En 1828 il a la douleur de perdre sa femme .

C’est Soult, qui signe le décret autorisant sa réintégration. Il entre alors à l’État-Major général. Le 19 novembre 1831, il est nommé à la Chambre des Pairs, aux cotés d’Exelmans.

Le 30 juin 1832, Drouet est nommé commandant de la 12e division militaire de Nantes.  Le gouvernement compte sur lui pour ramener le calme dans une région (la Vendée) en proie à une nouvelle tentative de soulèvement. C’est à cette époque en effet que se situe l’épopée de la duchesse de Berry. Celle-ci sera arrêtée le 7 novembre 1832. 

La fermeté mais aussi la sagesse avec laquelle Drouet a mené cette affaire jusqu’à son terme heureux pour le gouvernement, amène Louis-Philippe à nommer, en 1834, Drouet gouverneur des possessions françaises en Afrique du Nord, face à une situation en Algérie qui s’est peu à peu dégradée, au point de devenir vraiment préoccupante.
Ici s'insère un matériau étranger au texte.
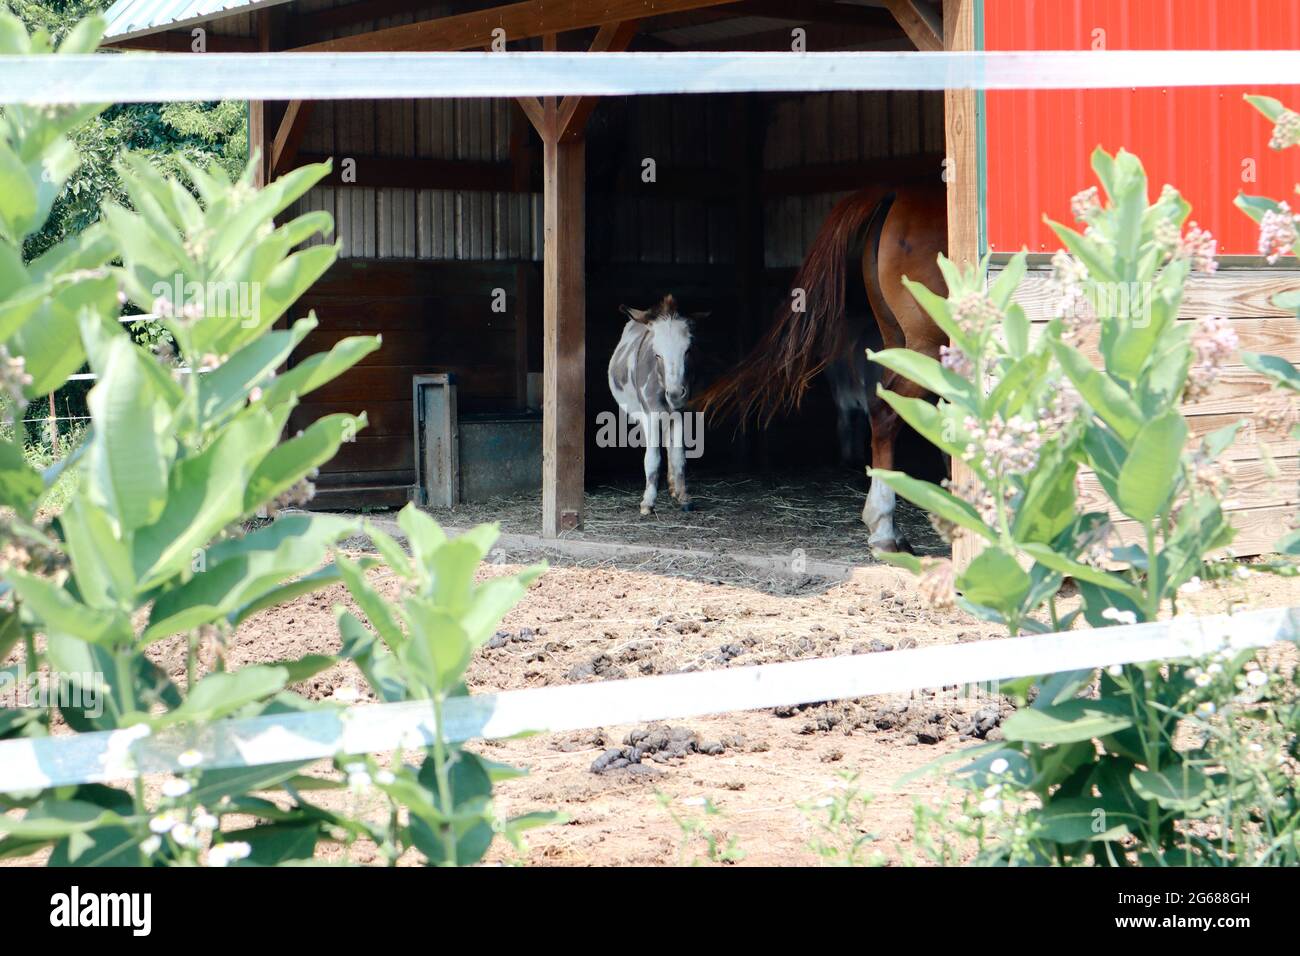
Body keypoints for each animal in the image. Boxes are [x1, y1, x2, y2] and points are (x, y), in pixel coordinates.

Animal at [607, 295, 706, 516]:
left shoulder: (681, 413)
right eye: (657, 354)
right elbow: (652, 459)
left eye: (688, 350)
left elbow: (679, 456)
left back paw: (673, 488)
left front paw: (684, 497)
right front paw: (648, 503)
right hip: (641, 414)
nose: (676, 394)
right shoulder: (650, 415)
Ce choix n’est pas vraiment heureux, et Drouet se trouve rapidement dépassé au milieu d’intrigues, de coteries et de rivalités.. Il va même se laisser pour ansi dire duper par un personnage séduisant mais rusé : Abd-el-Kader.
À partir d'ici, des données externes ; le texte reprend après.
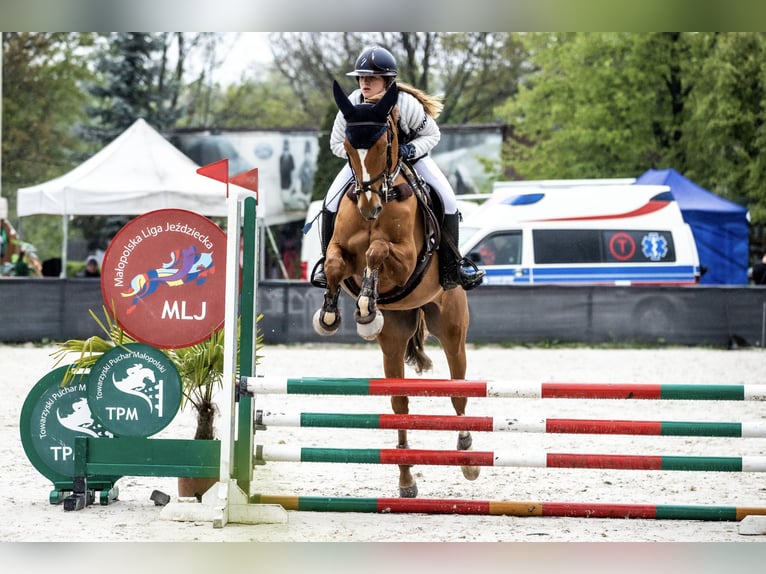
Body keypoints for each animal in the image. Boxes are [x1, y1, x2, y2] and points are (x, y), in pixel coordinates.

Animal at [312, 81, 480, 500]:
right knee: (399, 402)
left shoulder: (405, 260)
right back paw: (406, 480)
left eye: (385, 143)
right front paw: (334, 314)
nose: (369, 206)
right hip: (394, 335)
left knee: (459, 390)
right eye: (349, 146)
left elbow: (378, 251)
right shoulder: (341, 250)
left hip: (451, 327)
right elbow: (337, 264)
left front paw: (366, 302)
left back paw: (468, 457)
Jean-Baptiste Drouet va rester à son poste de gouverneur général de l’Algérie jusqu’en 1835. Le 8 juillet, une ordonnance royale lui donne pour successeur le maréchal Clausel. Il rejoint alors la garnison de Nantes.

C’est lá qu’il va passer les huit dernières années de sa vie. En 1843, il écrira au ministre de la guerre – son collègue Soult – pour lui demander d’intercéder auprès du roi, afin d’obtenir – enfin ! – le maréchalat, qu’il pensait avoir mérité au soir de Friedland. Ce bâton, Jean-Baptiste Drouet d’Erlon le reçoit des mains de Louis-Philippe, le 9 avril 1843.

Le maréchal Drouet d’Erlon s’éteignit, dans la solitude et la misère, le 25 janvier 1844

A Reims, la statue de Jean-Baptiste Drouet d’Erlon se dresse boulevard Henri-Vasnier.

tatue de Drouet à Reims
Statue de Drouet à Reims

Le maréchal repose au cimetière Nord, dit cimetière de Mars.

« Jean-Baptiste Drouet, comte, pair et maréchal de France, Gouverneur d’Algérie, redoutable dans la guerre, décoré de la plus grande dignité dans l’ordre royal de la Légion d’honneur et d’un grand nombre d’ordres étrangers, oublieux de son intérêt particulier, il vécut et mourut pauvre. Par une loi rendue, sa patrie a payé des funérailles et doté sa fille. Courageux, valeureux, bon exécutant, pas stratège de haut rang. 49 ans et 15 jours de campagne. »

Monument funéraire de Drouet en 1996
Monument funéraire de Drouet en 1996

Son nom est inscrit sur l’Arc de Triomphe, à Paris.